A class action lawsuit accuses a Roanoke health care provider of failing to prevent a data breach that compromised the personal information of more than 147,000 current and former patients.
A lawsuit filed Friday in U.S. District Court in Roanoke says the doctor and the woman failed to take reasonable steps to protect patients from an incident in which an unknown person gained access to the company’s computer network.
The complaint states that individuals’ names, social security numbers, dates of birth, financial information, and medical information were stolen, putting them at a “lifelong risk of identity theft.”

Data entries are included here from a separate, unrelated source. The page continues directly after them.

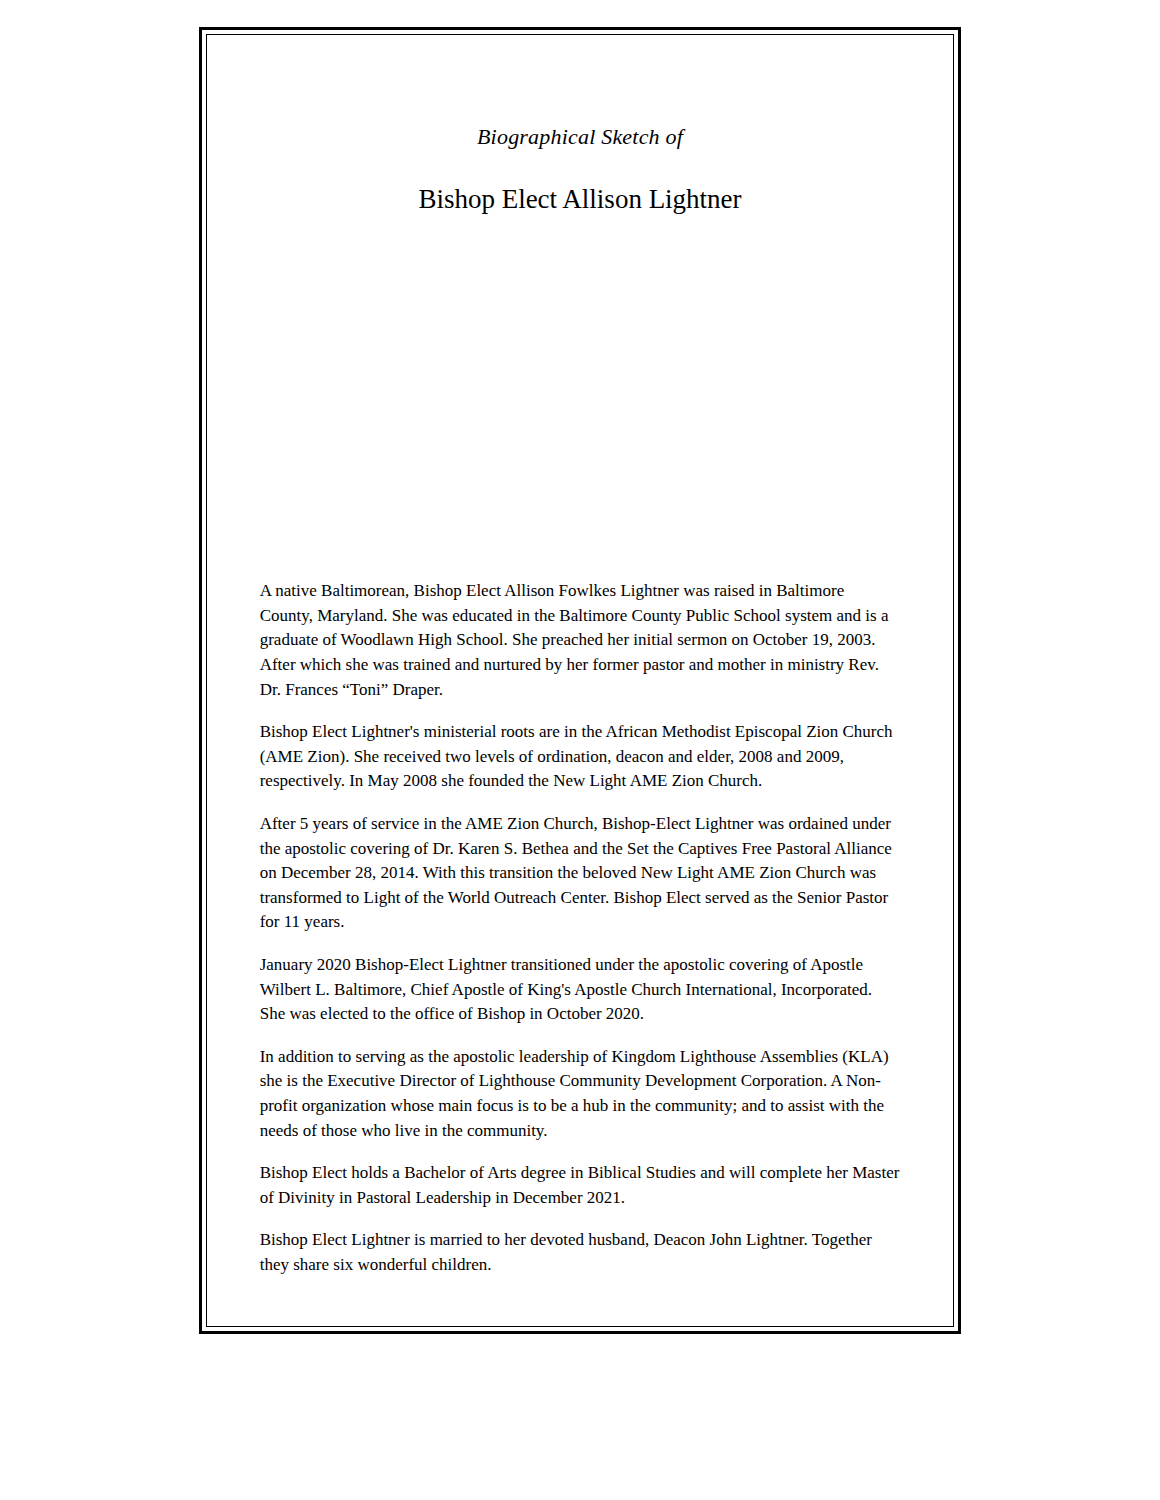Biographical Sketch of
Bishop Elect Allison Lightner
A native Baltimorean, Bishop Elect Allison Fowlkes Lightner was raised in Baltimore County, Maryland. She was educated in the Baltimore County Public School system and is a graduate of Woodlawn High School. She preached her initial sermon on October 19, 2003. After which she was trained and nurtured by her former pastor and mother in ministry Rev. Dr. Frances “Toni” Draper.
Bishop Elect Lightner's ministerial roots are in the African Methodist Episcopal Zion Church (AME Zion). She received two levels of ordination, deacon and elder, 2008 and 2009, respectively. In May 2008 she founded the New Light AME Zion Church.
After 5 years of service in the AME Zion Church, Bishop-Elect Lightner was ordained under the apostolic covering of Dr. Karen S. Bethea and the Set the Captives Free Pastoral Alliance on December 28, 2014. With this transition the beloved New Light AME Zion Church was transformed to Light of the World Outreach Center. Bishop Elect served as the Senior Pastor for 11 years.
January 2020 Bishop-Elect Lightner transitioned under the apostolic covering of Apostle Wilbert L. Baltimore, Chief Apostle of King's Apostle Church International, Incorporated. She was elected to the office of Bishop in October 2020.
In addition to serving as the apostolic leadership of Kingdom Lighthouse Assemblies (KLA) she is the Executive Director of Lighthouse Community Development Corporation. A Non-profit organization whose main focus is to be a hub in the community; and to assist with the needs of those who live in the community.
Bishop Elect holds a Bachelor of Arts degree in Biblical Studies and will complete her Master of Divinity in Pastoral Leadership in December 2021.
Bishop Elect Lightner is married to her devoted husband, Deacon John Lightner. Together they share six wonderful children.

The Richmond and Miami law firms that filed the lawsuit on behalf of the woman are asking a federal judge to certify the case as a class action, which would allow others to join the lawsuit. will be able to seek compensation for damages.
Others are also reading…
Calls to the obstetrics and gynecology clinic were not returned on Tuesday.
However, a notice on Physicians to Women’s website states that it learned of “suspicious activity” on its network on April 4, 2023 and immediately took steps to secure its systems. A data research firm has been hired to identify affected files and is working to notify “as many affected individuals as possible,” the notice states. He did not mention the number of victims.
The doctor and the woman said they were “not aware of any actual or attempted misuse of information as a result of this incident.”
Notifications to affected patients began on January 26, according to the complaint.
Victims face the risk of having their information sold on the dark web and are forced to periodically review their financial records, according to the complaint.
Medical records are particularly vulnerable to data breaches, accounting for approximately 18% of the 1,862 incidents recorded by the Identity Theft Resource Center in 2021.
Physicians to Women should have known its information would be targeted by cybercriminals, but failed to follow medical privacy rules and guidelines recommended by the Federal Trade Commission, the complaint alleges. are doing.
The lawsuit asks the judge to require stronger security measures, including data encryption. It also seeks unspecified damages for economic and psychological harm suffered by the theft victims.
Physicians to Women was founded in 1940 and serves patients in the Roanoke Valley and suburbs.